Cumming, Thomas (DNB00)
|←Cumming, Roualeyn George Gordon-||Dictionary of National Biography, 1885-1900, Volume 13
|Cumming, William (fl.1797-1823)→|
CUMMING, THOMAS (d. 1774), quaker, commonly known as the ‘fighting quaker,’ was a private merchant engaged in the African trade. During a business voyage he contracted an acquaintance with the king of Legibelli (South Barbary), whom he found well disposed to English enterprise, and who, being exasperated with the French, had actually commenced a war against them. He requested the English to protect his trade, and on condition of receiving the sole privilege of trading with the country, Cumming agreed to exert his influence with the English government.
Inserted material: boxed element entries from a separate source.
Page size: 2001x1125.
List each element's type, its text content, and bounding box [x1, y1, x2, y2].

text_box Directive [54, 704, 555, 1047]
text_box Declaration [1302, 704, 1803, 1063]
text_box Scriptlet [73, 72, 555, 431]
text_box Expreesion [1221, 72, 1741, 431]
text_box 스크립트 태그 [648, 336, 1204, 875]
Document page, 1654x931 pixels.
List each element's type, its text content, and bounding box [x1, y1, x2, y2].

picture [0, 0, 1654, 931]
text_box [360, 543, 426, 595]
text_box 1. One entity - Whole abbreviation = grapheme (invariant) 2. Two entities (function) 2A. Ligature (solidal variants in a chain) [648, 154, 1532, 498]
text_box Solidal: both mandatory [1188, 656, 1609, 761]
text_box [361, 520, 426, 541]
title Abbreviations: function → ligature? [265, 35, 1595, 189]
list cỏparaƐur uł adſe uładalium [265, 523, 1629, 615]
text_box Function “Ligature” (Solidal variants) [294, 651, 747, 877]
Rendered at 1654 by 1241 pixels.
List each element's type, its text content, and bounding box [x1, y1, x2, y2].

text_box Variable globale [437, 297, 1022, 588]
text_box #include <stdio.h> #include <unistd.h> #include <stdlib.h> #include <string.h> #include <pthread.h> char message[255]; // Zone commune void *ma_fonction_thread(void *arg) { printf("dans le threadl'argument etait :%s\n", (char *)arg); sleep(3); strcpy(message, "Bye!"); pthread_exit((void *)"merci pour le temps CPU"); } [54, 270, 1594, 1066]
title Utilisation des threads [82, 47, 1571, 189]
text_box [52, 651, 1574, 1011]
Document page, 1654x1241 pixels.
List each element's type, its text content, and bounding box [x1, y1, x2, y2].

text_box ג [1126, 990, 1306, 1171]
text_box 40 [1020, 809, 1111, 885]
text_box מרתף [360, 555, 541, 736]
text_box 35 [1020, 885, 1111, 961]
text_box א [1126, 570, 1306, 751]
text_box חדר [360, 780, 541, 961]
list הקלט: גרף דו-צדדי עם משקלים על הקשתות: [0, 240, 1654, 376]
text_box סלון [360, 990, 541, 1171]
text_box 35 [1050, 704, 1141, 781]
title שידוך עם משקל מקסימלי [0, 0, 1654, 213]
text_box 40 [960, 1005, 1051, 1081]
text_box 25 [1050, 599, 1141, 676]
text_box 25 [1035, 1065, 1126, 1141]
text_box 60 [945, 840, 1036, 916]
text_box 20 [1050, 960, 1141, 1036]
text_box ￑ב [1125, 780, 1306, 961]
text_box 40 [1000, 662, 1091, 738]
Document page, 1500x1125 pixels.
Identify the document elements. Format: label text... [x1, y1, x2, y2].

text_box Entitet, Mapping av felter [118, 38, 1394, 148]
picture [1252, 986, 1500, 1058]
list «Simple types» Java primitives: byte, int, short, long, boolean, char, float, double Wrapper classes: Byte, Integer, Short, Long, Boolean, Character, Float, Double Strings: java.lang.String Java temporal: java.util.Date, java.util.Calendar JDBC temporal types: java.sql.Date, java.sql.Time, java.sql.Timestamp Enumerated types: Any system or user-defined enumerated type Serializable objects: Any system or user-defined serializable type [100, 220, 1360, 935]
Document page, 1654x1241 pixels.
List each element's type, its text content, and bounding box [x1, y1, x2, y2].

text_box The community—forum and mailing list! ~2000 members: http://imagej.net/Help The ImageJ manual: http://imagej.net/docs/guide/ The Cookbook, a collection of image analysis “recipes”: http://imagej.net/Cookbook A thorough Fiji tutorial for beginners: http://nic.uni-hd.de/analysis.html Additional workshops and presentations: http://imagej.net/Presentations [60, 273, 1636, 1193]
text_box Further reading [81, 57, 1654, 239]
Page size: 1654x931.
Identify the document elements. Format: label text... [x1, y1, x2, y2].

After ascertaining the strength of the French positions on the coast, he returned to England, and having formed a plan for an expedition, presented it to the board of trade, by whom it was approved after a critical examination. Many obstacles were placed in his way by the government, but at length the ministry granted a military and naval force, though a much inferior one to that he considered necessary. This force was professedly put under the command of military officers, but Cumming really had the entire direction, and his local knowledge enabled him to guide it in such a manner that it proved entirely successful. Cumming had hoped, as he explained to the Society of Friends, that bloodshed might be avoided, and avowed that otherwise he would not have urged it. This hope, however, was fruitless, and he then took the entire blame on himself, but there is no reason to suppose he was disowned by the Friends. He died 29 May 1774.